··· Extracted data ···

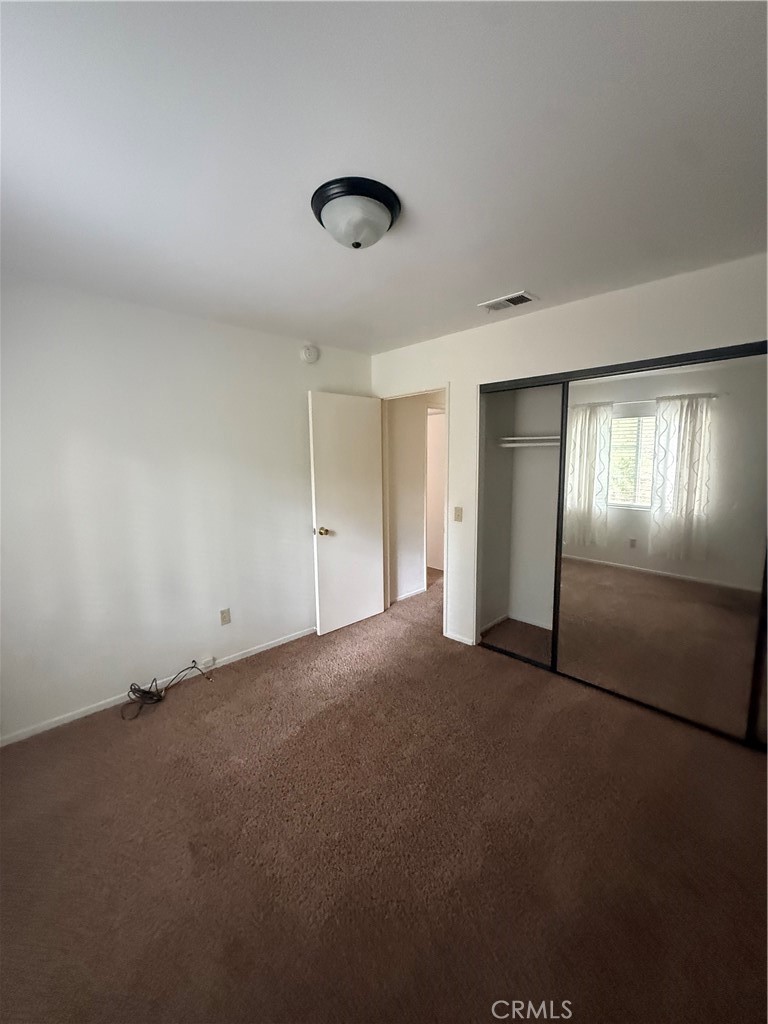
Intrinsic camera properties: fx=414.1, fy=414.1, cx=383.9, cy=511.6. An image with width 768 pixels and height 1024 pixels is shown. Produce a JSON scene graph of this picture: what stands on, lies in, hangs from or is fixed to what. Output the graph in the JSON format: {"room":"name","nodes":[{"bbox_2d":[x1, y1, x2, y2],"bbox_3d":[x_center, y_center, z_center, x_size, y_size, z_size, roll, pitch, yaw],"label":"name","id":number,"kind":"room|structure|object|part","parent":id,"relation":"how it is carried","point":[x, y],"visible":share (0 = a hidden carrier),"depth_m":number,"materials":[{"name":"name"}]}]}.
{"room":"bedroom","nodes":[
{"label":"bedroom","id":0,"kind":"room"},
{"bbox_2d":[0,276,372,741],"bbox_3d":[-1.347,-0.072,2.848,0.125,2.456,3.551,7,11,44],"label":"left wall","id":1,"kind":"structure","parent":0,"point":[77,409],"depth_m":2.59,"materials":[{"name":"white paint"}]},
{"bbox_2d":[0,626,314,746],"bbox_3d":[-1.370,1.134,2.861,0.013,0.063,3.155,7,11,44],"label":"baseboard","id":2,"kind":"structure","parent":1,"relation":"attached to","point":[1,745],"depth_m":2.61,"materials":[{"name":"white paint"}]},
{"bbox_2d":[198,656,214,670],"bbox_3d":[-1.266,1.071,2.938,0.031,0.055,0.092,7,11,44],"label":"cable jack","id":3,"kind":"object","parent":2,"relation":"attached to","point":[205,661],"visible":0.94,"depth_m":2.93,"materials":[{"name":"white plastic"}]},
{"bbox_2d":[219,607,230,625],"bbox_3d":[-1.172,0.774,3.057,0.009,0.118,0.071,7,11,44],"label":"wall socket","id":4,"kind":"object","parent":1,"relation":"attached to","point":[224,616],"visible":0.98,"depth_m":3.05,"materials":[{"name":"plastic"}]},
{"bbox_2d":[300,343,319,363],"bbox_3d":[-0.591,-1.266,3.311,0.047,0.151,0.151,7,11,44],"label":"smoke detector","id":5,"kind":"object","parent":1,"relation":"attached to","point":[306,353],"visible":0.98,"depth_m":3.29,"materials":[{"name":"white plastic"}]},
{"bbox_2d":[0,0,767,356],"bbox_3d":[0.086,-1.229,1.796,3.989,0.106,4.324,7,11,44],"label":"ceiling","id":6,"kind":"structure","parent":0,"point":[494,282],"depth_m":1.26,"materials":[{"name":"white paint"}]},
{"bbox_2d":[311,176,401,249],"bbox_3d":[-0.105,-1.080,1.575,0.337,0.154,0.338,7,11,44],"label":"ceiling light","id":7,"kind":"object","parent":6,"relation":"attached to","point":[338,196],"visible":0.99,"depth_m":1.49,"materials":[{"name":"white glass"}]},
{"bbox_2d":[478,290,536,312],"bbox_3d":[0.753,-1.277,2.526,0.307,0.014,0.179,7,11,44],"label":"air vent","id":8,"kind":"object","parent":6,"relation":"attached to","point":[517,302],"visible":0.99,"depth_m":2.51,"materials":[{"name":"white metal"}]},
{"bbox_2d":[0,561,767,1023],"bbox_3d":[0.274,1.230,2.577,4.457,0.103,5.242,7,11,44],"label":"carpet floor","id":9,"kind":"structure","parent":0,"point":[262,689],"depth_m":1.63,"materials":[{"name":"brown carpet"}]},
{"bbox_2d":[123,662,213,720],"bbox_3d":[-1.399,1.105,2.671,0.277,0.178,0.541,7,11,44],"label":"cable","id":10,"kind":"object","parent":9,"relation":"on","point":[146,693],"visible":0.99,"depth_m":2.58,"materials":[{"name":"black plastic"}]},
{"bbox_2d":[387,392,444,603],"bbox_3d":[0.502,-0.326,4.667,0.124,2.422,1.770,7,11,44],"label":"hallway wall","id":11,"kind":"structure","parent":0,"point":[395,433],"depth_m":4.37,"materials":[{"name":"white paint"}]},
{"bbox_2d":[392,586,425,603],"bbox_3d":[0.206,0.900,4.425,0.014,0.067,0.740,7,11,44],"label":"hallway baseboard","id":12,"kind":"structure","parent":11,"relation":"attached to","point":[399,599],"depth_m":4.48,"materials":[{"name":"white paint"}]},
{"bbox_2d":[425,406,444,572],"bbox_3d":[0.653,-0.240,5.512,0.781,2.043,0.105,7,11,44],"label":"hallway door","id":13,"kind":"structure","parent":11,"relation":"in","point":[439,508],"depth_m":5.50,"materials":[{"name":"white paint"}]},
{"bbox_2d":[478,380,562,639],"bbox_3d":[1.499,-0.112,3.078,1.525,2.428,0.735,7,11,44],"label":"closet wall","id":14,"kind":"structure","parent":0,"point":[494,396],"depth_m":3.61,"materials":[{"name":"paint"}]},
{"bbox_2d":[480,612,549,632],"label":"closet baseboard","id":15,"kind":"structure","parent":14,"relation":"attached to","point":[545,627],"depth_m":3.70,"materials":[{"name":"white paint"}]},
{"bbox_2d":[496,435,561,448],"bbox_3d":[1.522,-0.530,3.087,1.393,0.079,0.352,7,11,44],"label":"closet shelf","id":16,"kind":"object","parent":14,"relation":"attached to","point":[541,437],"visible":0.5,"depth_m":3.32,"materials":[{"name":"white"}]},
{"bbox_2d":[369,252,767,662],"bbox_3d":[1.149,-0.078,2.761,3.600,2.462,0.124,7,11,44],"label":"closet wall","id":17,"kind":"structure","parent":0,"point":[456,377],"depth_m":2.64,"materials":[{"name":"white paint"}]},
{"bbox_2d":[379,384,448,641],"bbox_3d":[0.261,-0.007,3.704,0.860,2.071,0.148,7,11,44],"label":"door frame","id":18,"kind":"structure","parent":17,"relation":"in","point":[448,418],"depth_m":3.64,"materials":[{"name":"white paint"}]},
{"bbox_2d":[308,391,385,635],"bbox_3d":[-0.298,0.018,3.653,0.178,2.020,0.742,7,11,44],"label":"door","id":19,"kind":"structure","parent":18,"relation":"attached to","point":[357,614],"depth_m":3.60,"materials":[{"name":"white paint"}]},
{"bbox_3d":[-0.513,0.161,3.415,0.099,0.070,0.076,7,11,44],"label":"doorknob","id":20,"kind":"part","parent":19,"relation":"part of","materials":[{"name":"gold metal"}]},
{"bbox_2d":[453,506,462,522],"bbox_3d":[0.576,0.020,3.256,0.071,0.119,0.018,7,11,44],"label":"light switch","id":21,"kind":"object","parent":17,"relation":"attached to","point":[458,517],"visible":0.98,"depth_m":3.26,"materials":[{"name":"beige plastic"}]},
{"bbox_2d":[444,630,475,645],"bbox_3d":[0.620,1.036,3.403,0.283,0.062,0.013,7,11,44],"label":"baseboard","id":22,"kind":"structure","parent":17,"relation":"attached to","point":[458,640],"depth_m":3.39,"materials":[{"name":"white paint"}]},
{"bbox_2d":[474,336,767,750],"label":"closet door frame","id":23,"kind":"object","parent":17,"relation":"in","point":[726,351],"visible":0.82,"depth_m":2.48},
{"bbox_2d":[557,351,767,742],"bbox_3d":[1.537,0.181,2.406,1.073,1.973,0.023,7,11,44],"label":"mirrored sliding door","id":24,"kind":"structure","parent":23,"relation":"in","point":[572,594],"depth_m":2.33,"materials":[{"name":"mirror"}]},
{"bbox_2d":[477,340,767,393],"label":"closet door track","id":25,"kind":"object","parent":17,"relation":"attached to","point":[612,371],"visible":0.87,"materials":[{"name":"black metal"}]}
]}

···

Everything above except the pictures must be restated exactly.

Response area
Intrinsic camera properties: fx=414.1, fy=414.1, cx=383.9, cy=511.6. An image with width 768 pixels and height 1024 pixels is shown. Produce a JSON scene graph of this picture: what stands on, lies in, hangs from or is fixed to what. Output the graph in the JSON format: {"room":"name","nodes":[{"bbox_2d":[x1, y1, x2, y2],"bbox_3d":[x_center, y_center, z_center, x_size, y_size, z_size, roll, pitch, yaw],"label":"name","id":number,"kind":"room|structure|object|part","parent":id,"relation":"how it is carried","point":[x, y],"visible":share (0 = a hidden carrier),"depth_m":number,"materials":[{"name":"name"}]}]}.
{"room":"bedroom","nodes":[
{"label":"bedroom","id":0,"kind":"room"},
{"bbox_2d":[0,276,372,741],"bbox_3d":[-1.347,-0.072,2.848,0.125,2.456,3.551,7,11,44],"label":"left wall","id":1,"kind":"structure","parent":0,"point":[77,409],"depth_m":2.59,"materials":[{"name":"white paint"}]},
{"bbox_2d":[0,626,314,746],"bbox_3d":[-1.370,1.134,2.861,0.013,0.063,3.155,7,11,44],"label":"baseboard","id":2,"kind":"structure","parent":1,"relation":"attached to","point":[1,745],"depth_m":2.61,"materials":[{"name":"white paint"}]},
{"bbox_2d":[198,656,214,670],"bbox_3d":[-1.266,1.071,2.938,0.031,0.055,0.092,7,11,44],"label":"cable jack","id":3,"kind":"object","parent":2,"relation":"attached to","point":[205,661],"visible":0.94,"depth_m":2.93,"materials":[{"name":"white plastic"}]},
{"bbox_2d":[219,607,230,625],"bbox_3d":[-1.172,0.774,3.057,0.009,0.118,0.071,7,11,44],"label":"wall socket","id":4,"kind":"object","parent":1,"relation":"attached to","point":[224,616],"visible":0.98,"depth_m":3.05,"materials":[{"name":"plastic"}]},
{"bbox_2d":[300,343,319,363],"bbox_3d":[-0.591,-1.266,3.311,0.047,0.151,0.151,7,11,44],"label":"smoke detector","id":5,"kind":"object","parent":1,"relation":"attached to","point":[306,353],"visible":0.98,"depth_m":3.29,"materials":[{"name":"white plastic"}]},
{"bbox_2d":[0,0,767,356],"bbox_3d":[0.086,-1.229,1.796,3.989,0.106,4.324,7,11,44],"label":"ceiling","id":6,"kind":"structure","parent":0,"point":[494,282],"depth_m":1.26,"materials":[{"name":"white paint"}]},
{"bbox_2d":[311,176,401,249],"bbox_3d":[-0.105,-1.080,1.575,0.337,0.154,0.338,7,11,44],"label":"ceiling light","id":7,"kind":"object","parent":6,"relation":"attached to","point":[338,196],"visible":0.99,"depth_m":1.49,"materials":[{"name":"white glass"}]},
{"bbox_2d":[478,290,536,312],"bbox_3d":[0.753,-1.277,2.526,0.307,0.014,0.179,7,11,44],"label":"air vent","id":8,"kind":"object","parent":6,"relation":"attached to","point":[517,302],"visible":0.99,"depth_m":2.51,"materials":[{"name":"white metal"}]},
{"bbox_2d":[0,561,767,1023],"bbox_3d":[0.274,1.230,2.577,4.457,0.103,5.242,7,11,44],"label":"carpet floor","id":9,"kind":"structure","parent":0,"point":[262,689],"depth_m":1.63,"materials":[{"name":"brown carpet"}]},
{"bbox_2d":[123,662,213,720],"bbox_3d":[-1.399,1.105,2.671,0.277,0.178,0.541,7,11,44],"label":"cable","id":10,"kind":"object","parent":9,"relation":"on","point":[146,693],"visible":0.99,"depth_m":2.58,"materials":[{"name":"black plastic"}]},
{"bbox_2d":[387,392,444,603],"bbox_3d":[0.502,-0.326,4.667,0.124,2.422,1.770,7,11,44],"label":"hallway wall","id":11,"kind":"structure","parent":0,"point":[395,433],"depth_m":4.37,"materials":[{"name":"white paint"}]},
{"bbox_2d":[392,586,425,603],"bbox_3d":[0.206,0.900,4.425,0.014,0.067,0.740,7,11,44],"label":"hallway baseboard","id":12,"kind":"structure","parent":11,"relation":"attached to","point":[399,599],"depth_m":4.48,"materials":[{"name":"white paint"}]},
{"bbox_2d":[425,406,444,572],"bbox_3d":[0.653,-0.240,5.512,0.781,2.043,0.105,7,11,44],"label":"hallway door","id":13,"kind":"structure","parent":11,"relation":"in","point":[439,508],"depth_m":5.50,"materials":[{"name":"white paint"}]},
{"bbox_2d":[478,380,562,639],"bbox_3d":[1.499,-0.112,3.078,1.525,2.428,0.735,7,11,44],"label":"closet wall","id":14,"kind":"structure","parent":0,"point":[494,396],"depth_m":3.61,"materials":[{"name":"paint"}]},
{"bbox_2d":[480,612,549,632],"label":"closet baseboard","id":15,"kind":"structure","parent":14,"relation":"attached to","point":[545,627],"depth_m":3.70,"materials":[{"name":"white paint"}]},
{"bbox_2d":[496,435,561,448],"bbox_3d":[1.522,-0.530,3.087,1.393,0.079,0.352,7,11,44],"label":"closet shelf","id":16,"kind":"object","parent":14,"relation":"attached to","point":[541,437],"visible":0.5,"depth_m":3.32,"materials":[{"name":"white"}]},
{"bbox_2d":[369,252,767,662],"bbox_3d":[1.149,-0.078,2.761,3.600,2.462,0.124,7,11,44],"label":"closet wall","id":17,"kind":"structure","parent":0,"point":[456,377],"depth_m":2.64,"materials":[{"name":"white paint"}]},
{"bbox_2d":[379,384,448,641],"bbox_3d":[0.261,-0.007,3.704,0.860,2.071,0.148,7,11,44],"label":"door frame","id":18,"kind":"structure","parent":17,"relation":"in","point":[448,418],"depth_m":3.64,"materials":[{"name":"white paint"}]},
{"bbox_2d":[308,391,385,635],"bbox_3d":[-0.298,0.018,3.653,0.178,2.020,0.742,7,11,44],"label":"door","id":19,"kind":"structure","parent":18,"relation":"attached to","point":[357,614],"depth_m":3.60,"materials":[{"name":"white paint"}]},
{"bbox_3d":[-0.513,0.161,3.415,0.099,0.070,0.076,7,11,44],"label":"doorknob","id":20,"kind":"part","parent":19,"relation":"part of","materials":[{"name":"gold metal"}]},
{"bbox_2d":[453,506,462,522],"bbox_3d":[0.576,0.020,3.256,0.071,0.119,0.018,7,11,44],"label":"light switch","id":21,"kind":"object","parent":17,"relation":"attached to","point":[458,517],"visible":0.98,"depth_m":3.26,"materials":[{"name":"beige plastic"}]},
{"bbox_2d":[444,630,475,645],"bbox_3d":[0.620,1.036,3.403,0.283,0.062,0.013,7,11,44],"label":"baseboard","id":22,"kind":"structure","parent":17,"relation":"attached to","point":[458,640],"depth_m":3.39,"materials":[{"name":"white paint"}]},
{"bbox_2d":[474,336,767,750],"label":"closet door frame","id":23,"kind":"object","parent":17,"relation":"in","point":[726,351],"visible":0.82,"depth_m":2.48},
{"bbox_2d":[557,351,767,742],"bbox_3d":[1.537,0.181,2.406,1.073,1.973,0.023,7,11,44],"label":"mirrored sliding door","id":24,"kind":"structure","parent":23,"relation":"in","point":[572,594],"depth_m":2.33,"materials":[{"name":"mirror"}]},
{"bbox_2d":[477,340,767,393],"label":"closet door track","id":25,"kind":"object","parent":17,"relation":"attached to","point":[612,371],"visible":0.87,"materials":[{"name":"black metal"}]}
]}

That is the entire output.